When a speech like the one Barack Obama gave Tuesday is hailed as "epochal" and "historic," something more than a dispassionate analysis of its content is at work. I found Todd Gitlin's close reading to be stimulating, David Kusnet's search for influences to be revealing, and Bill Galston's skepticism to be refreshing. (For even more thorough skepticism, see Mickey Kaus at Slate.) But instead of offering another parsing, let me speculate about why it's getting the raves it is.
Taking nothing away from the speech, which clearly had its merits and its flaws, it was obvious in advance that the commentariat would swoon over it, almost regardless of its content. The reason is that the news media create certain familiar narratives, especially in campaign coverage, in which speeches like this play a key part. It's a melodramatic narrative of a hero, a crisis, and a comforting resolution. In these narratives, the hero--who need not be as well-liked among the pundit class as Obama seems to be--is engaged in an admirable pursuit, only to find himself caught in an unforeseen controversy or tested by an unprecedented challenge. The moment demands a new level of statesmanship. Invariably, he rises to the occasion, faces the adversity, hits the right notes, and leaves us all feeling better.
This narrative has played out time and again. Mitt Romney's speech last fall--commendable in defending Mormonism from the bigots who sought to use it to deny him the presidency, but ugly in its opportunistic denigration of secularism--garnered applause from the mainstream press, though little serious analysis of its content. Somewhat similarly, in the 2000 Florida recount fight, Al Gore deserved a trophy--and the presidency--for fighting for his rightful votes; but the speech he gave when he ultimately conceded earned the pundits' gratitude not because of any rhetorical brilliance (in truth, it was a disappointment), but because the narrative they'd constructed all but required them to cheer. Like Gore himself, they were fulfilling a part in a drama. Even Nixon's 1952 Checkers speech, though much mocked today, drew mostly praise when he delivered it.

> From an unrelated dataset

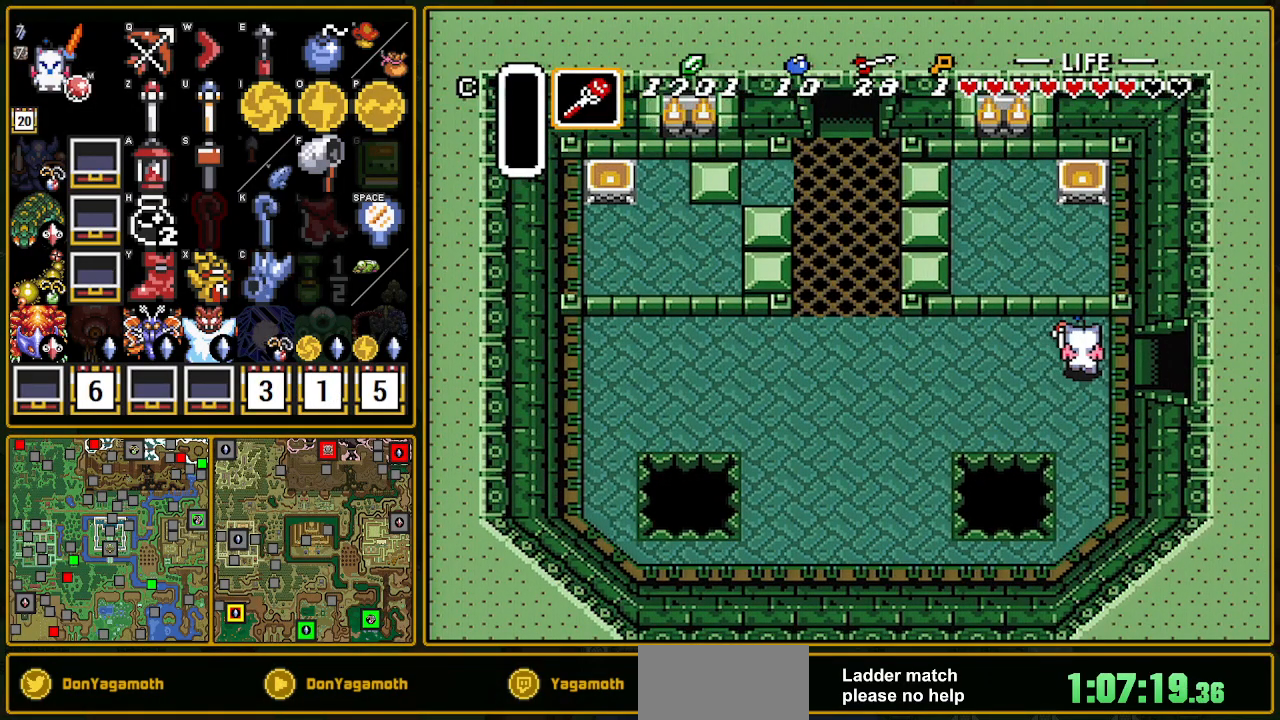
{"buttons": ["DPAD_RIGHT"], "events": []}
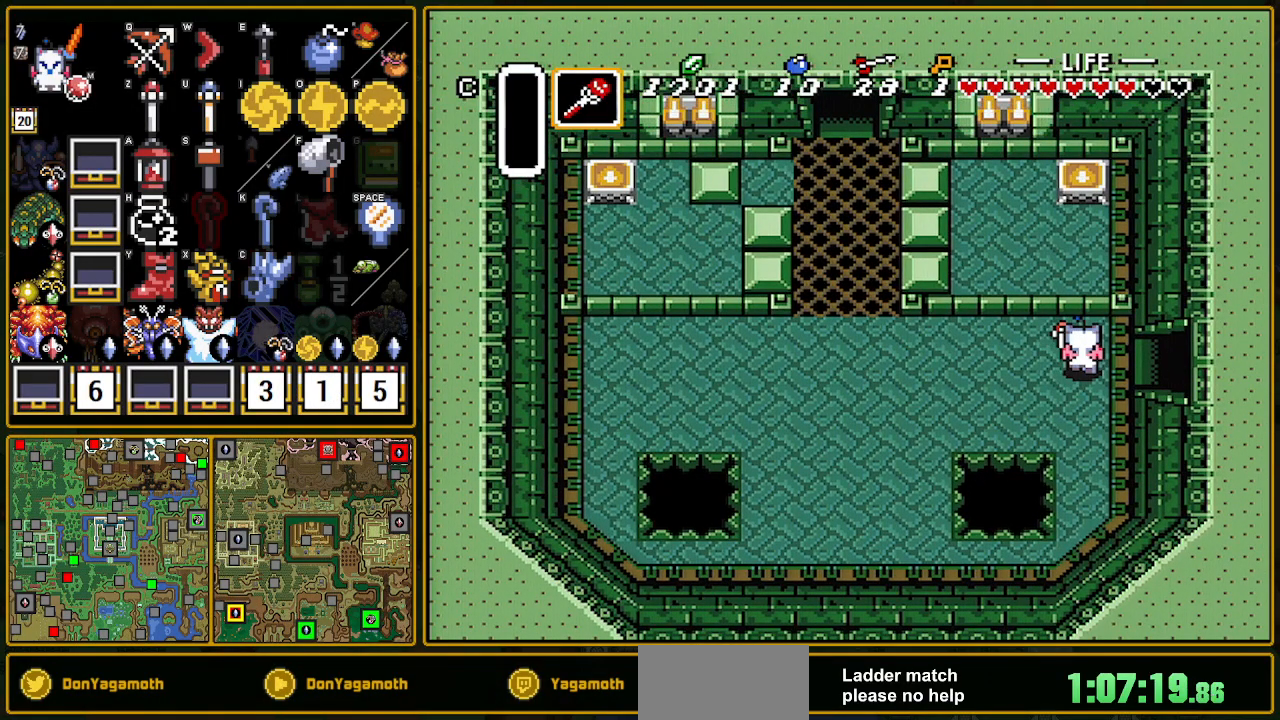
{"buttons": ["DPAD_RIGHT"], "events": []}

One could see this same archetypal narrative taking shape last week when nabobs spoke of the Jeremiah Wright controversy as Obama's "greatest test yet" and a "defining moment for his campaign." A man in whom so many had invested such hopes was on the ropes. For the narrative to conclude satisfactorily, to reach its reassuringly familiar resolution, Obama had to be seen as "doing what he needed to do." And he was.
The subject of the speech, billed as a frank confrontation of taboo racial issues, also guaranteed an enthusiastic response. (The same was true for Romney and religion.) Media commentators have shown a profound skittishness whenever race and racism have come up on the campaign trail--especially the issue of differing in racial perspectives on certain issues in American society. Ironically, Obama's pledge to offer a "bold" recognition of the stubbornness of some of these differences was precisely what then allowed the pundits to stop worrying about or dwelling on them. The mere act of assuring his audience that racial divides are bridgeable, that the story will end happily, reinscribes the narrative of crisis and satisfying resolution.
During the Geraldine Ferraro pseudo-controversy, journalists squirmed when faced with having to think through the hard questions of precisely how Obama's race has hurt him and how it's helped him in the Democratic primaries. By absolving them from doing so, the speech came as a welcome relief. How could they not applaud?